• [Source extract]:
%%

LEADERS Purpose Hawaii Energy Future
Mitch Roth, Hawaii Island Mayor

The Hon. Mitch Roth

Creating a Sustainable
Hawaii Island

Editors’ Note

Mitch Roth has dedicated the past 27 years of his career to the safety and health of Hawaii Island residents. Prior to being elected Mayor, Roth served as the Prosecuting Attorney of Hawaii County – a role that he held since 2012. Under his leadership, the Hawaii County Office of the Prosecuting Attorney prosecuted several cold cases, implemented the first restorative justice program in a prosecutor’s office nationally, created a sexual assault unit with attorneys experienced in such cases, and set up community outreach and training. During his tenure, he hired counselors to bolster victim services and assist victims of property crimes, and helped launch the Big Island Juvenile Intake and Assessment Center, whose work has contributed to a reduction in juvenile crime in the county by more than 50 percent. Roth has a bachelor’s degree from the University of Hawaii at Manoa and a JD from Whittier Law School.

What interested you in public service and becoming Hawaii Island Mayor?

%%

Chart interpretation entries:

%%

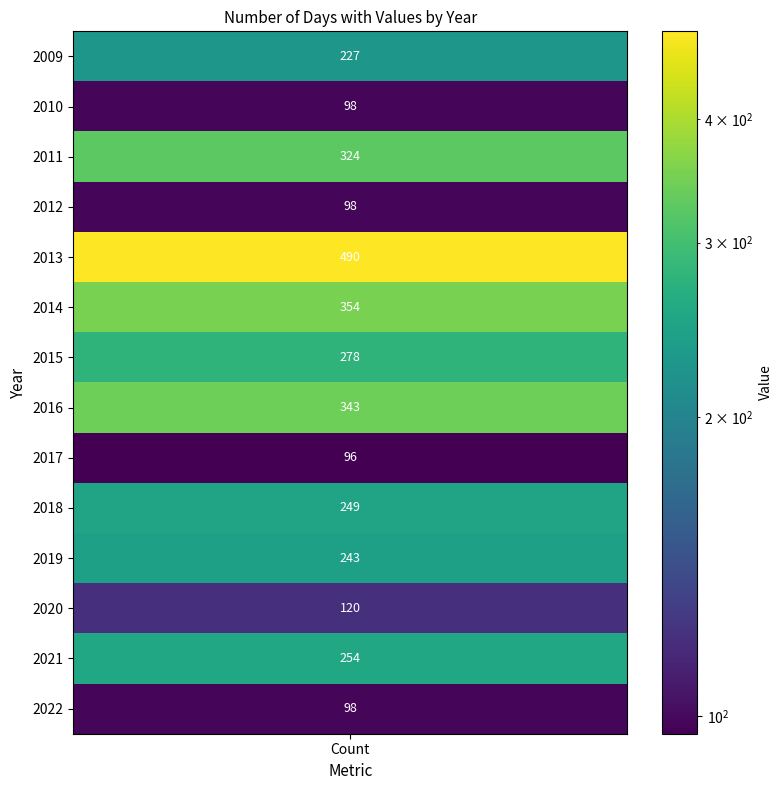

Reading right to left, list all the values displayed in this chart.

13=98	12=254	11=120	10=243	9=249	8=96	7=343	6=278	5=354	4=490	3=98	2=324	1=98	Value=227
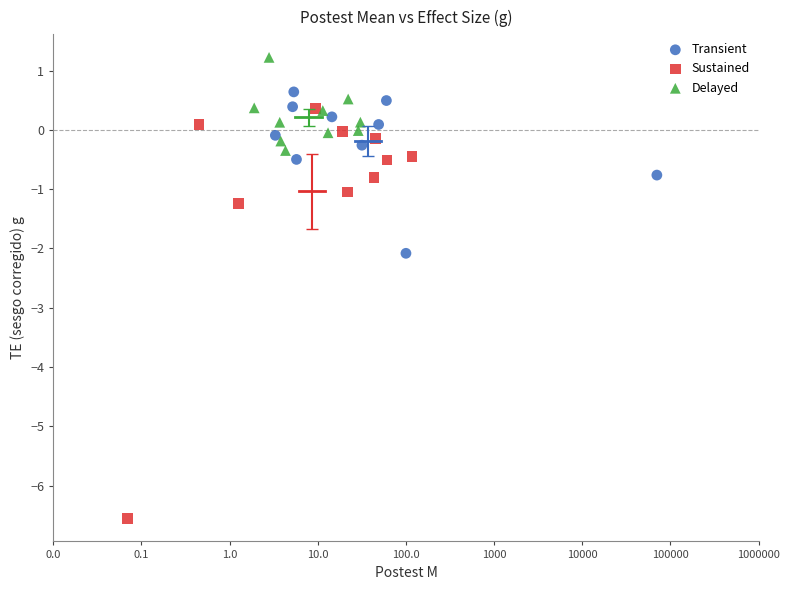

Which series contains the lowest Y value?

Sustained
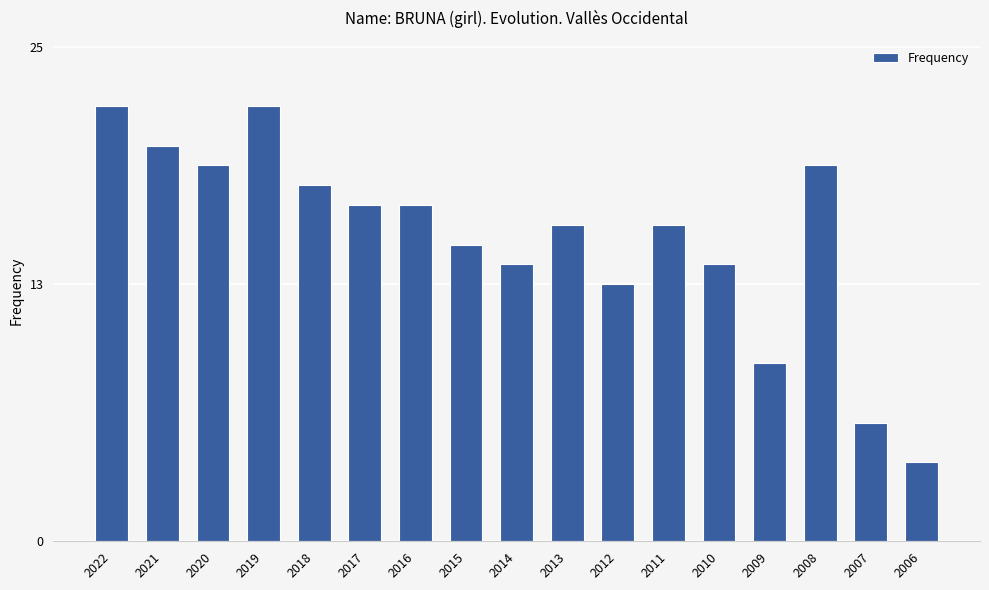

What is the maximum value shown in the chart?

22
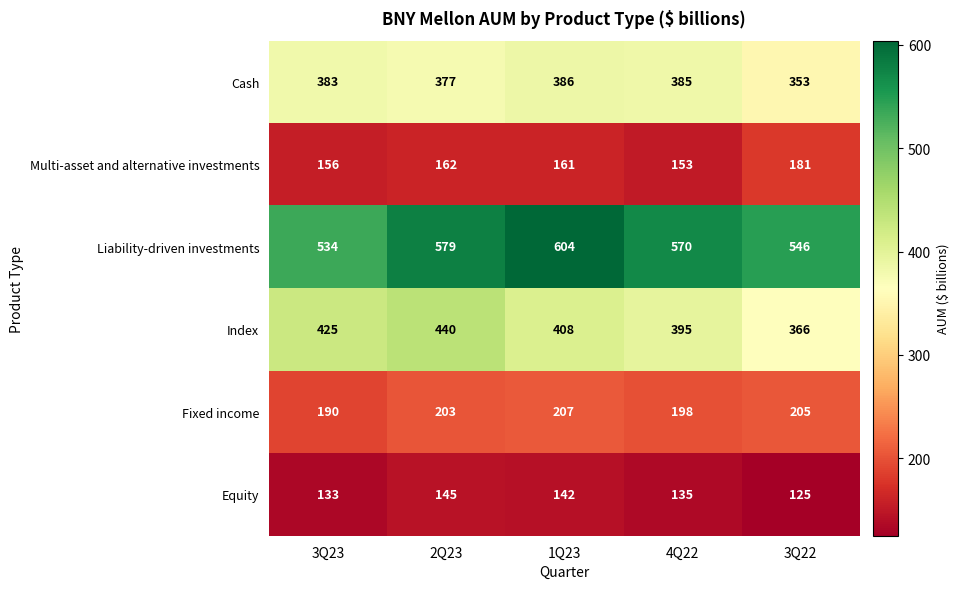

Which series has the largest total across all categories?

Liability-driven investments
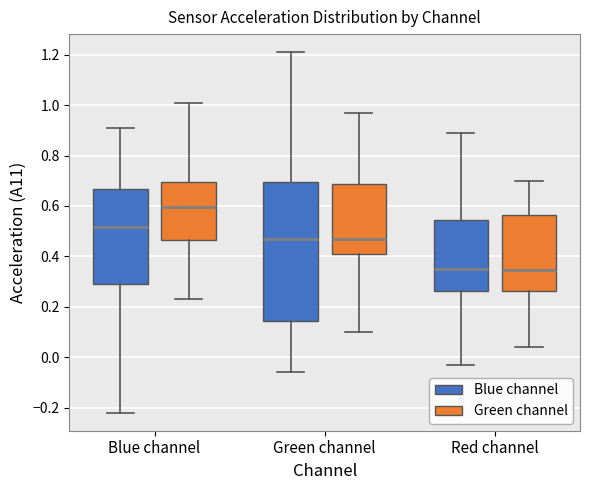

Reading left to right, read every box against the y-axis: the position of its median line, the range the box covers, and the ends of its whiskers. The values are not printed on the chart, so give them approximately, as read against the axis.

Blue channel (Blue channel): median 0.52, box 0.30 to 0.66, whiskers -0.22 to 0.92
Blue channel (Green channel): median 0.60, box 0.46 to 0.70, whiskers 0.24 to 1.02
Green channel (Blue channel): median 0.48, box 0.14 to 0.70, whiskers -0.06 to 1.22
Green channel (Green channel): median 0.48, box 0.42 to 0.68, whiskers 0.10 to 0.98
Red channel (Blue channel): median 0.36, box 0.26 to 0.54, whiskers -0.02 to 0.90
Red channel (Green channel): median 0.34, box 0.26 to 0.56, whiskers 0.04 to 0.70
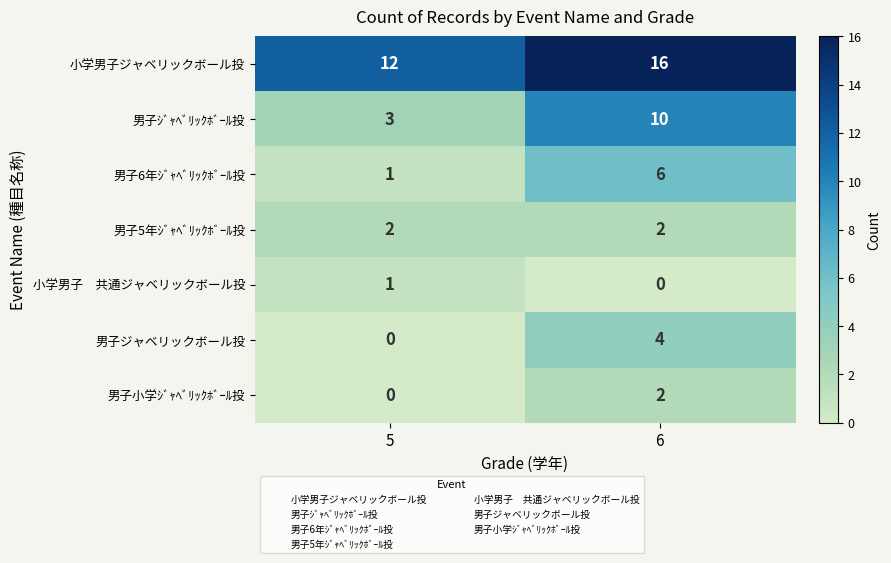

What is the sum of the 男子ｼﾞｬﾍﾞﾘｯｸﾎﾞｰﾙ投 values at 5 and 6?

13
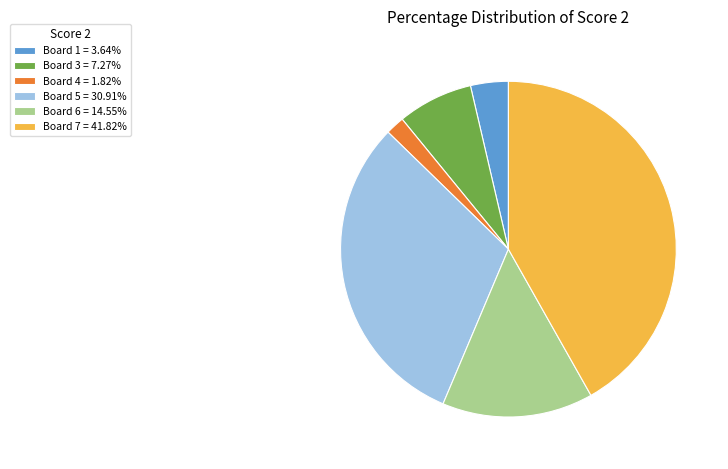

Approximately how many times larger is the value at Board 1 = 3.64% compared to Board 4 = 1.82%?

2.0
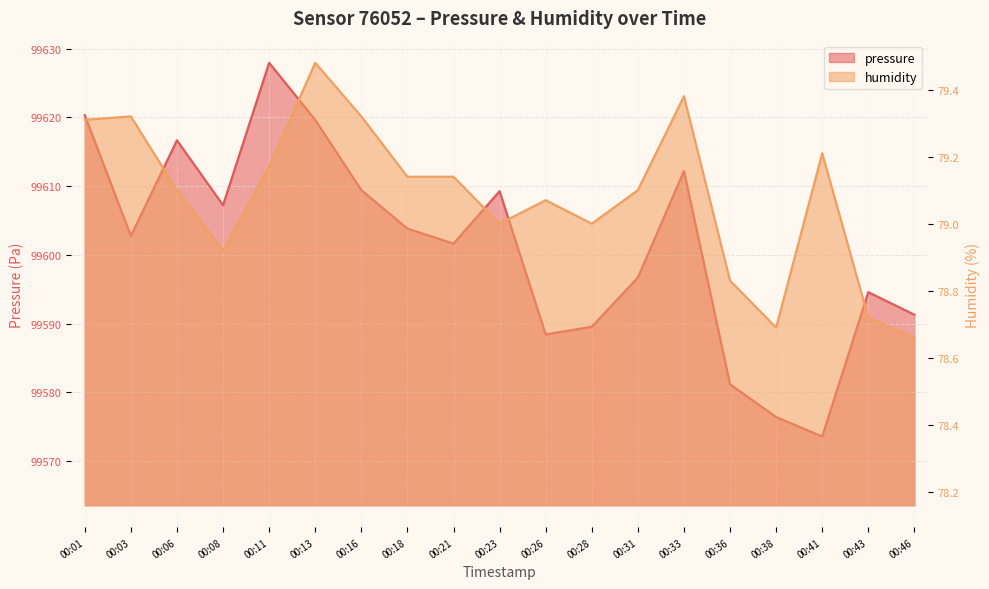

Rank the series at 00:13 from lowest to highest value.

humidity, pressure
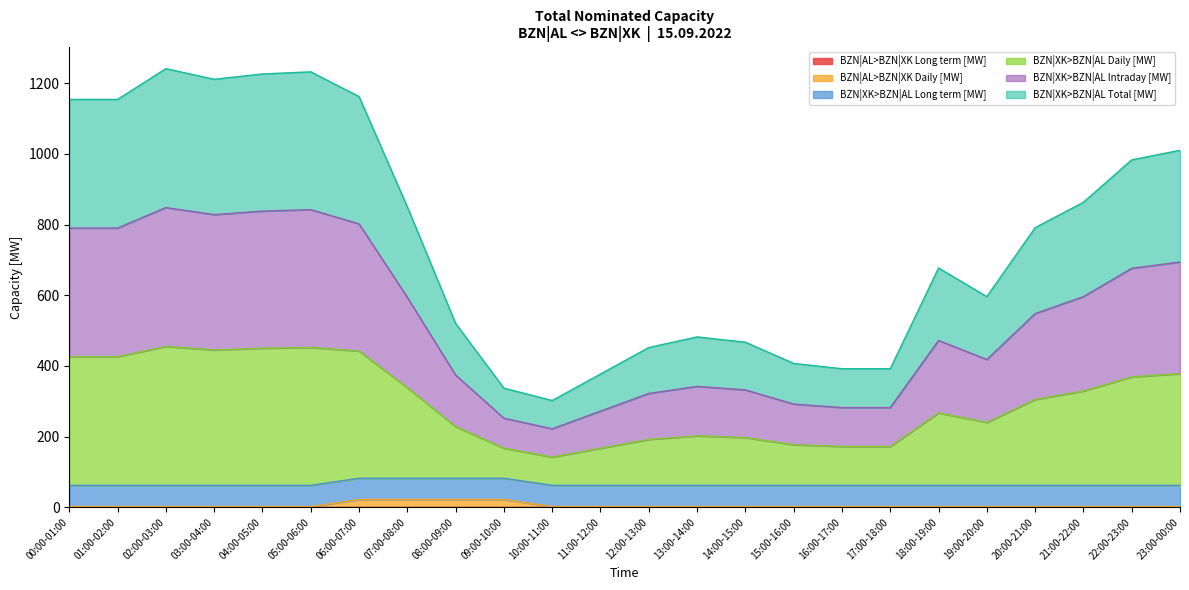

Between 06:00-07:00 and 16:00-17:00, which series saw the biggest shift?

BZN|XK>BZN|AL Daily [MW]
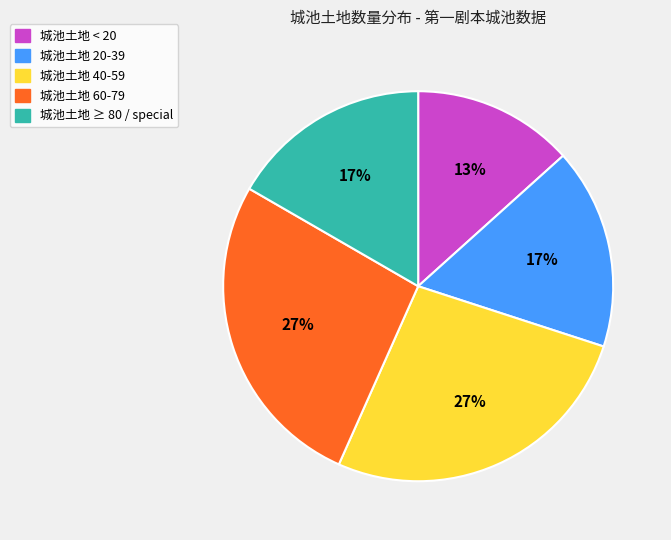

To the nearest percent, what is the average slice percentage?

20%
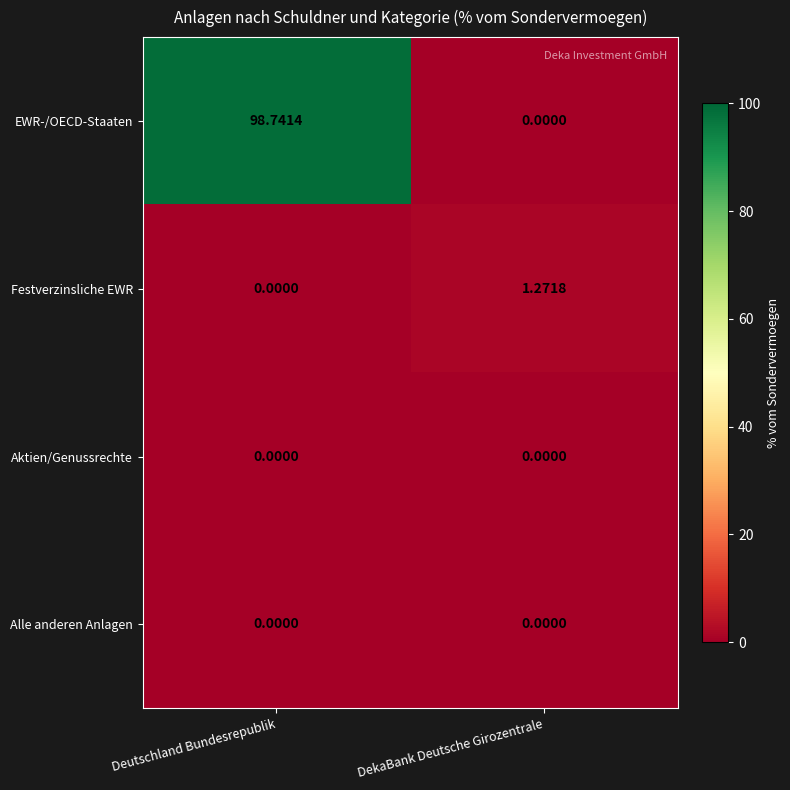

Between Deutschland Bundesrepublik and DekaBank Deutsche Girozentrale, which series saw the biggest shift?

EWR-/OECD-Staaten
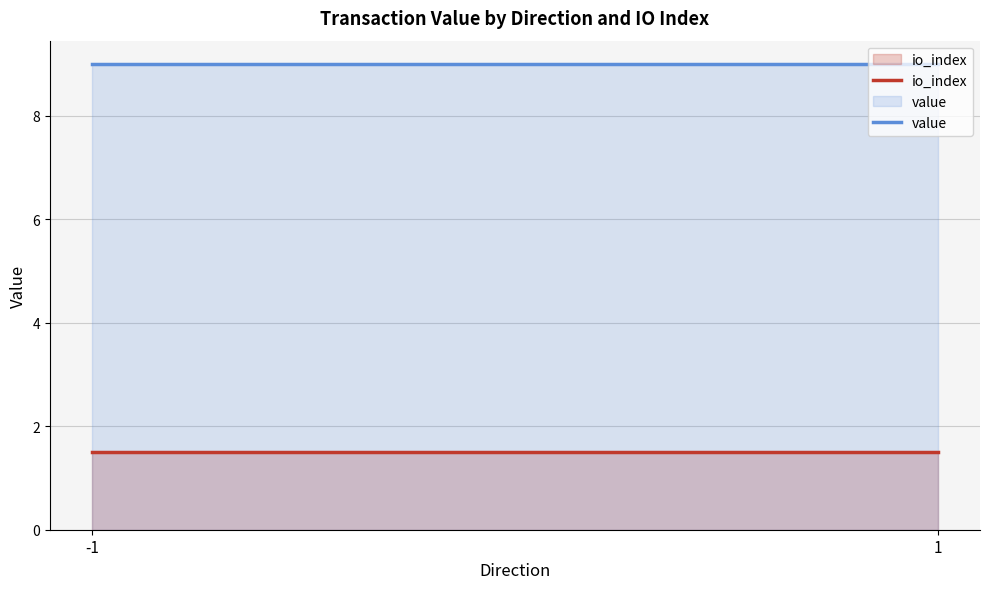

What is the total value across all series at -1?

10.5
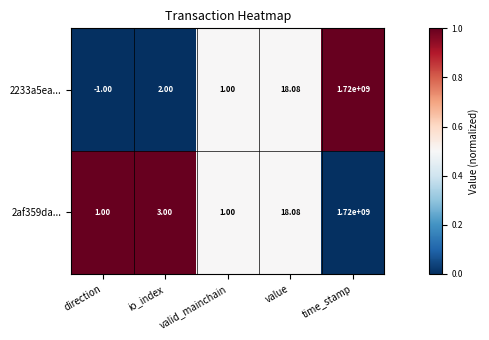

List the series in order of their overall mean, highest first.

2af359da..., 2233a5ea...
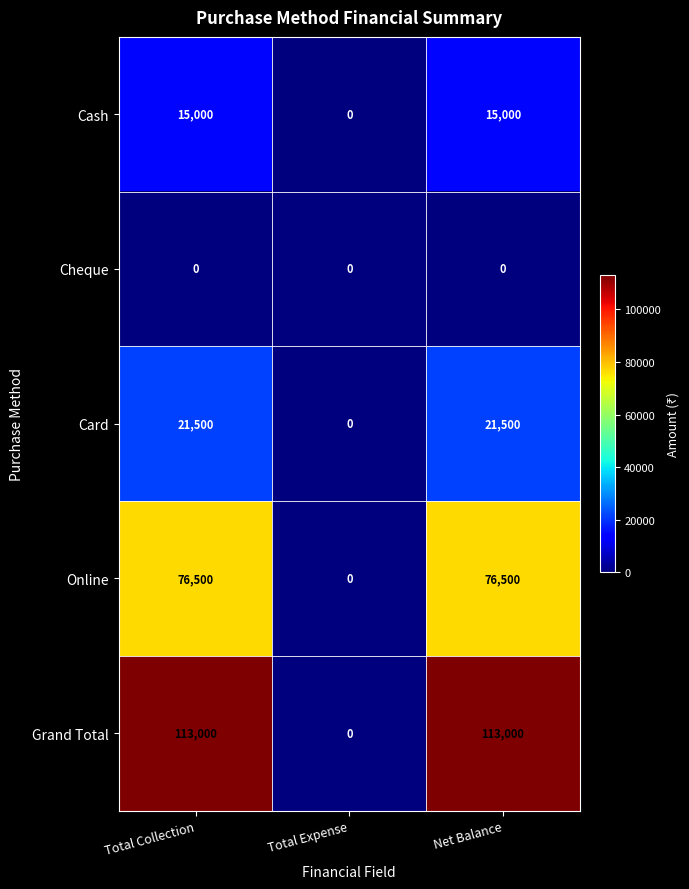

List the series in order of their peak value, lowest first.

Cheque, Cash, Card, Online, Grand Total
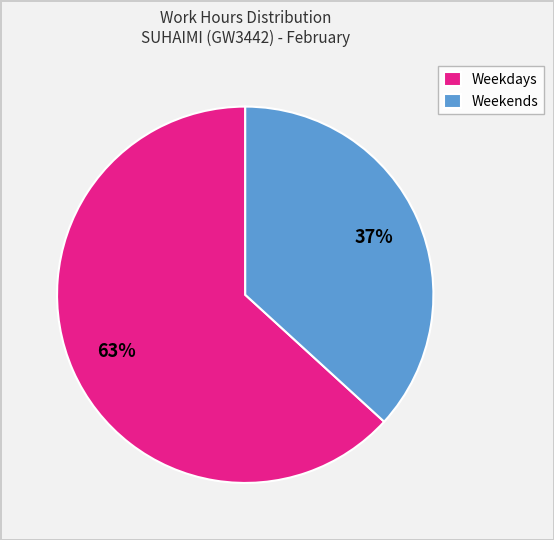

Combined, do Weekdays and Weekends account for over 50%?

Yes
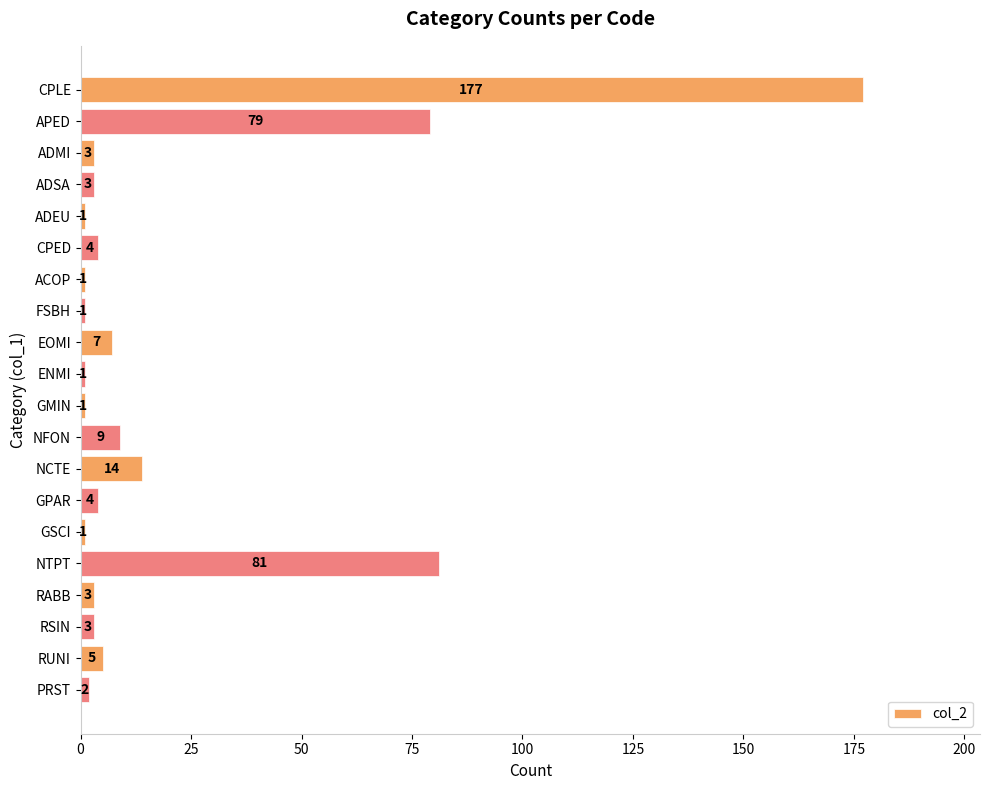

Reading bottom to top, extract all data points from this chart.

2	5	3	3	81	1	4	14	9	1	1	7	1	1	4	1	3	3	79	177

%%

• [What you will do]:
1 – According to the editors' note, for what purpose did Roth hire counselors during his tenure as Prosecuting Attorney? Answer in one to three sentences.
2 – Pull out every line of the entries that contains the string "across", treating uppercase and lowercase letters as distinct.
The editors' note and the entries are separate, unrelated material.

• [Solutions by task]:
1 – Roth hired counselors to bolster victim services and to assist victims of property crimes.

2 –
Which series has the largest total across all categories?
What is the total value across all series at -1?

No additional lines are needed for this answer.